(Records contained in a dataset)
····················

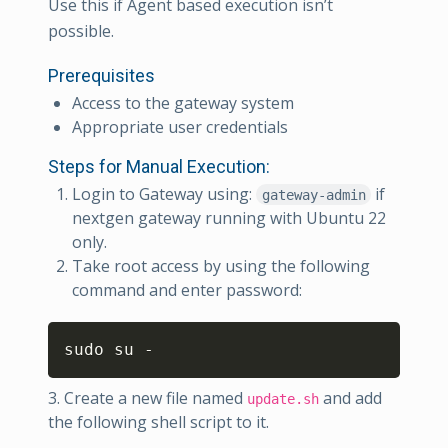
Use this if Agent based execution isn’t
possible.
Prerequisites
Access to the gateway system
Appropriate user credentials
Steps for Manual Execution:
Login to Gateway using:
if
gateway-admin
nextgen gateway running with Ubuntu 22
only.
Take root access by using the following
command and enter password:
Copy
sudo su -
3. Create a new file named
and add
update.sh
the following shell script to it.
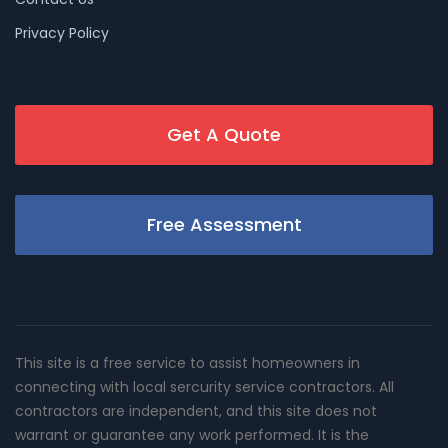
Privacy Policy
Get A Quote
Free Assessment
This site is a free service to assist homeowners in
connecting with local sercurity service contractors. All
contractors are independent, and this site does not
warrant or guarantee any work performed. It is the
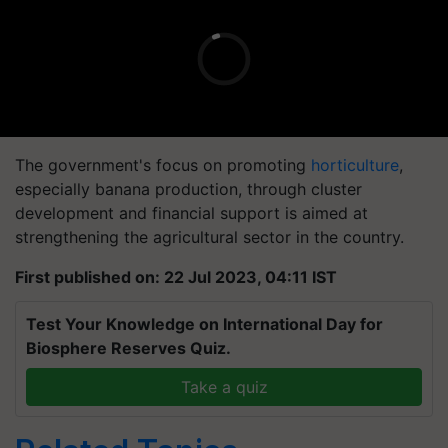
The government's focus on promoting
horticulture
,
especially banana production, through cluster
development and financial support is aimed at
strengthening the agricultural sector in the country.
First published on: 22 Jul 2023, 04:11 IST
Test Your Knowledge on International Day for
Biosphere Reserves Quiz.
Take a quiz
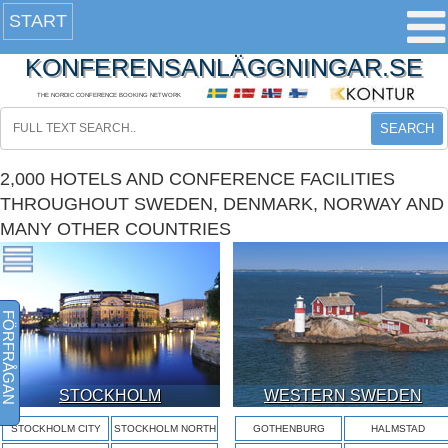
START
KONFERENSANLÄGGNINGAR.SE
THE NORDIC CONFERENCE BOOKING NETWORK
SEARCH
2,000 HOTELS AND CONFERENCE FACILITIES
THROUGHOUT SWEDEN, DENMARK, NORWAY AND
MANY OTHER COUNTRIES
FÖRFRÅGAN
STOCKHOLM
WESTERN SWEDEN
STOCKHOLM CITY
STOCKHOLM NORTH
GOTHENBURG
HALMSTAD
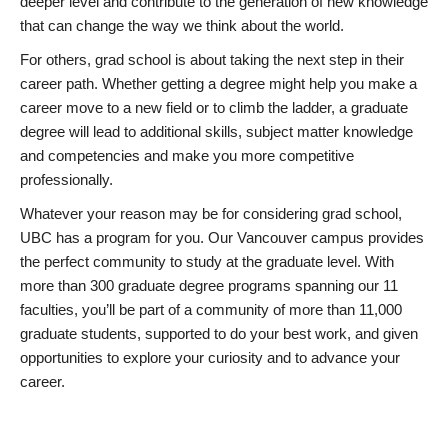
deeper level and contribute to the generation of new knowledge
that can change the way we think about the world.
For others, grad school is about taking the next step in their
career path. Whether getting a degree might help you make a
career move to a new field or to climb the ladder, a graduate
degree will lead to additional skills, subject matter knowledge
and competencies and make you more competitive
professionally.
Whatever your reason may be for considering grad school,
UBC has a program for you. Our Vancouver campus provides
the perfect community to study at the graduate level. With
more than 300 graduate degree programs spanning our 11
faculties, you’ll be part of a community of more than 11,000
graduate students, supported to do your best work, and given
opportunities to explore your curiosity and to advance your
career.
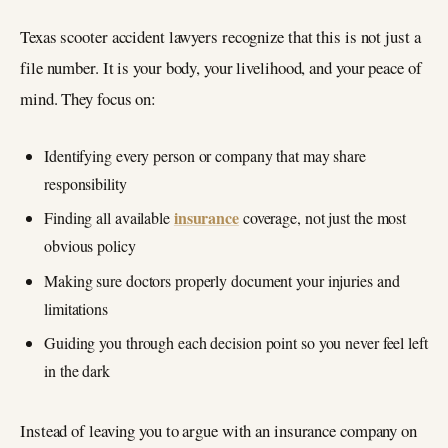
Texas scooter accident lawyers recognize that this is not just a
file number. It is your body, your livelihood, and your peace of
mind. They focus on:
Identifying every person or company that may share
responsibility
insurance
Finding all available
coverage, not just the most
obvious policy
Making sure doctors properly document your injuries and
limitations
Guiding you through each decision point so you never feel left
in the dark
Instead of leaving you to argue with an insurance company on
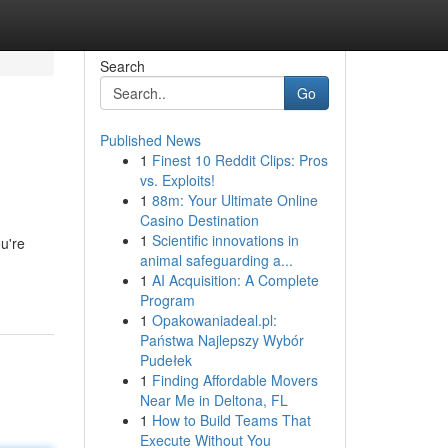
Search
Go
Published News
1
Finest 10 Reddit Clips: Pros
vs. Exploits!
1
88m: Your Ultimate Online
Casino Destination
1
Scientific innovations in
u're
animal safeguarding a...
1
AI Acquisition: A Complete
Program
1
Opakowaniadeal.pl:
Państwa Najlepszy Wybór
Pudełek
1
Finding Affordable Movers
Near Me in Deltona, FL
1
How to Build Teams That
Execute Without You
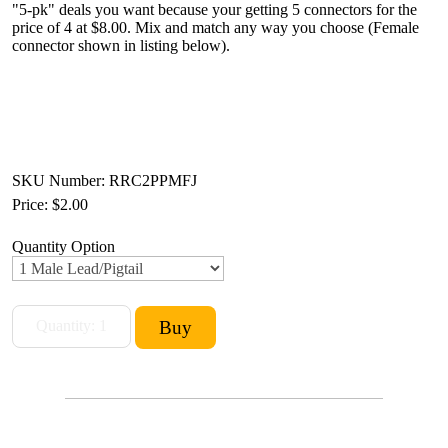
"5-pk" deals you want because your getting 5 connectors for the
price of 4 at $8.00. Mix and match any way you choose (Female
connector shown in listing below).
SKU Number: RRC2PPMFJ
Price:
$2.00
Quantity Option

····················

• **Aim of the exercise**:
Each entry above must be repeated word for word, minus its images.

• **Reply to the exercise**:
Use this if Agent based execution isn’t
possible.
Prerequisites
Access to the gateway system
Appropriate user credentials
Steps for Manual Execution:
Login to Gateway using:
if
gateway-admin
nextgen gateway running with Ubuntu 22
only.
Take root access by using the following
command and enter password:
Copy
sudo su -
3. Create a new file named
and add
update.sh
the following shell script to it.
Privacy Policy
Get A Quote
Free Assessment
This site is a free service to assist homeowners in
connecting with local sercurity service contractors. All
contractors are independent, and this site does not
warrant or guarantee any work performed. It is the
The government's focus on promoting
horticulture
,
especially banana production, through cluster
development and financial support is aimed at
strengthening the agricultural sector in the country.
First published on: 22 Jul 2023, 04:11 IST
Test Your Knowledge on International Day for
Biosphere Reserves Quiz.
Take a quiz
START
KONFERENSANLÄGGNINGAR.SE
THE NORDIC CONFERENCE BOOKING NETWORK
SEARCH
2,000 HOTELS AND CONFERENCE FACILITIES
THROUGHOUT SWEDEN, DENMARK, NORWAY AND
MANY OTHER COUNTRIES
FÖRFRÅGAN
STOCKHOLM
WESTERN SWEDEN
STOCKHOLM CITY
STOCKHOLM NORTH
GOTHENBURG
HALMSTAD
deeper level and contribute to the generation of new knowledge
that can change the way we think about the world.
For others, grad school is about taking the next step in their
career path. Whether getting a degree might help you make a
career move to a new field or to climb the ladder, a graduate
degree will lead to additional skills, subject matter knowledge
and competencies and make you more competitive
professionally.
Whatever your reason may be for considering grad school,
UBC has a program for you. Our Vancouver campus provides
the perfect community to study at the graduate level. With
more than 300 graduate degree programs spanning our 11
faculties, you’ll be part of a community of more than 11,000
graduate students, supported to do your best work, and given
opportunities to explore your curiosity and to advance your
career.
Texas scooter accident lawyers recognize that this is not just a
file number. It is your body, your livelihood, and your peace of
mind. They focus on:
Identifying every person or company that may share
responsibility
insurance
Finding all available
coverage, not just the most
obvious policy
Making sure doctors properly document your injuries and
limitations
Guiding you through each decision point so you never feel left
in the dark
Instead of leaving you to argue with an insurance company on
Search
Go
Published News
1
Finest 10 Reddit Clips: Pros
vs. Exploits!
1
88m: Your Ultimate Online
Casino Destination
1
Scientific innovations in
u're
animal safeguarding a...
1
AI Acquisition: A Complete
Program
1
Opakowaniadeal.pl:
Państwa Najlepszy Wybór
Pudełek
1
Finding Affordable Movers
Near Me in Deltona, FL
1
How to Build Teams That
Execute Without You
"5-pk" deals you want because your getting 5 connectors for the
price of 4 at $8.00. Mix and match any way you choose (Female
connector shown in listing below).
SKU Number: RRC2PPMFJ
Price:
$2.00
Quantity Option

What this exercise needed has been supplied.